Data Interlinking: Linked Jazz and Carnegie Hall

As linked data technology has developed over the last several years, the Linked Jazz project has continued to experiment — most recently interlinking our core jazz name entity list, derived from oral histories, with other jazz archival materials and their related metadata. Our research benefits from many ongoing collaborations, including that with Jeff Rubin and The Hogan Jazz Archive at Tulane University (our work identifying jazz relationships through historical photographs from Tulane University archives has been described here by William Levay), and with Gino Francesconi and Rob Hudson at the Carnegie Hall Archives. This post details a pilot we conducted to identify jazz musicians in both the Linked Jazz network and a subset of the Carnegie Hall Performance History Database focusing on jazz events from 1912-1955. From these entity matches, we created a visualization of the shared relationships between the two datasets. This first step in data interlinking allowed us to explore the possibilities as well as the limitations of the data integration process, and to identify common problems and best practices when reviewed alongside related use cases.

An Interlinking Use Case

Carnegie Hall Data
The Carnegie Hall Archives maintain a database of performance history that holds information about the events at the performance spaces of Carnegie Hall since 1891. Starting in 2013, they began to publish the information online as the Performance History Search, allowing users to explore some 50,000 unique events encompassing roughly 90,000 people/performers — a significant contribution to researchers of music and cultural history. As part of the performance history database effort, Carnegie Hall Associate Archivist Rob Hudson worked to transform the historical performance history data into Linked Open Data [1].

▶ **TASKS TO PERFORM**:
1) Name every person mentioned in the data interlinking article.
2) Please resume the data interlinking article, starting right after its final sentence.

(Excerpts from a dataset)
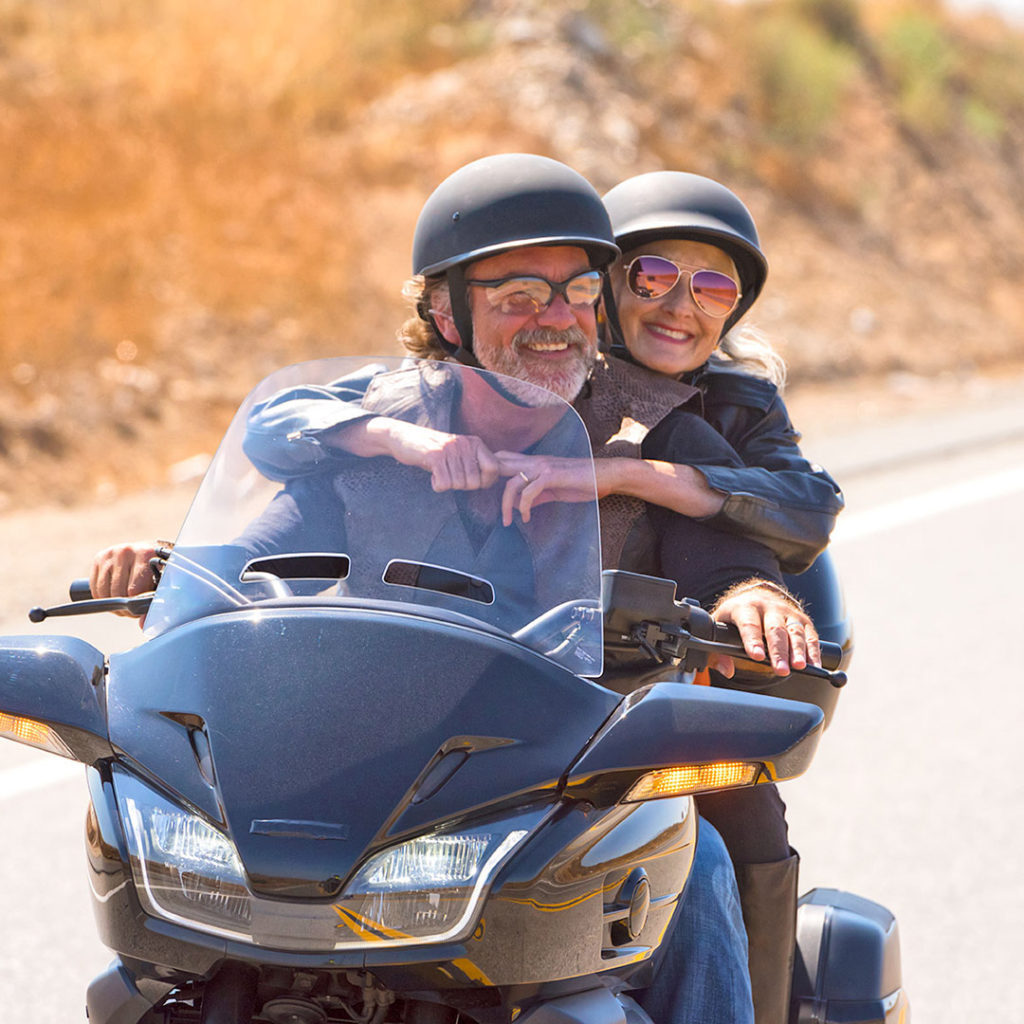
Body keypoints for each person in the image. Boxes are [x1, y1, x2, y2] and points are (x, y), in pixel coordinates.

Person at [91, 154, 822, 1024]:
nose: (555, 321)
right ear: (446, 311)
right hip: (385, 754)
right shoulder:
...
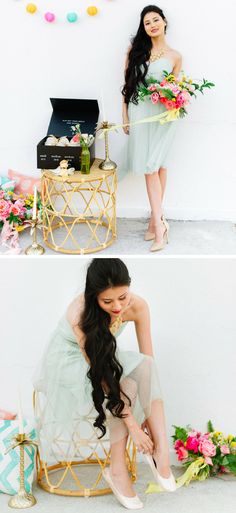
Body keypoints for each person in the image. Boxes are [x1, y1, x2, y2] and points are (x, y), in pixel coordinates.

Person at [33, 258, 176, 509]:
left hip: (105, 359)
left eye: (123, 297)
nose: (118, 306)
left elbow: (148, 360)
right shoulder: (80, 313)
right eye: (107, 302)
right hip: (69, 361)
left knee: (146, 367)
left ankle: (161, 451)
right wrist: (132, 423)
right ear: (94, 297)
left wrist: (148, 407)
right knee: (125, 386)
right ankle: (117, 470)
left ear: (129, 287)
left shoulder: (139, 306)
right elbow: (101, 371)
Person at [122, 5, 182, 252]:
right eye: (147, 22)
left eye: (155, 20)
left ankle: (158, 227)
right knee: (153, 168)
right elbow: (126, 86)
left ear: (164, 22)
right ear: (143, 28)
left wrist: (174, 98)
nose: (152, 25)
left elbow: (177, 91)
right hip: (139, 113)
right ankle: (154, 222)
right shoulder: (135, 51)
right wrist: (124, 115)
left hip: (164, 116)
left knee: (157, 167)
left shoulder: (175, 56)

▶ **RESPONSES FOR EACH TASK**:
1) Jeff Rubin, William Levay, Gino Francesconi, Rob Hudson

2)
This pilot study, undertaken by Hannah Sistrunk and Molly Reese-Lerner with the support of Matt Miller, focused on a well-curated subset of the full Carnegie Hall performance history data. Specifically, there were two data sources selected from ‘jazz’ genre (loosely defined) Carnegie Hall events from 1912 to May 1955:

RDF triples describing 19197 people and their associated data (instrument played, birth/death date and location, profession)
RDF triples describing 154 jazz events including performer and group names, date, place (e.g. main hall), and title (top of concert program)

Example of Ella Fitzgerald birthPlace triple from the Carnegie Hall person dataset:

<http://data.carnegiehall.org/names/Ella_Fitzgerald> <http://dbpedia.org/ontology/birthPlace> <http://sws.geonames.org/4776024>

Example of Event dateTime triple from the Carnegie Hall event dataset:

<http://data.carnegiehall.org/events/CH_19530424_2030><http://purl.org/dc/terms/date>"1953-04-24T20:30:00-05:00"^^<http://www.w3.org/2001/XMLSchema#dateTime> .

The event data was limited to ‘parent’ events. That is, many Carnegie Hall events are split into ‘sub-events,’ but for the purposes of this study we focused on the top-level event.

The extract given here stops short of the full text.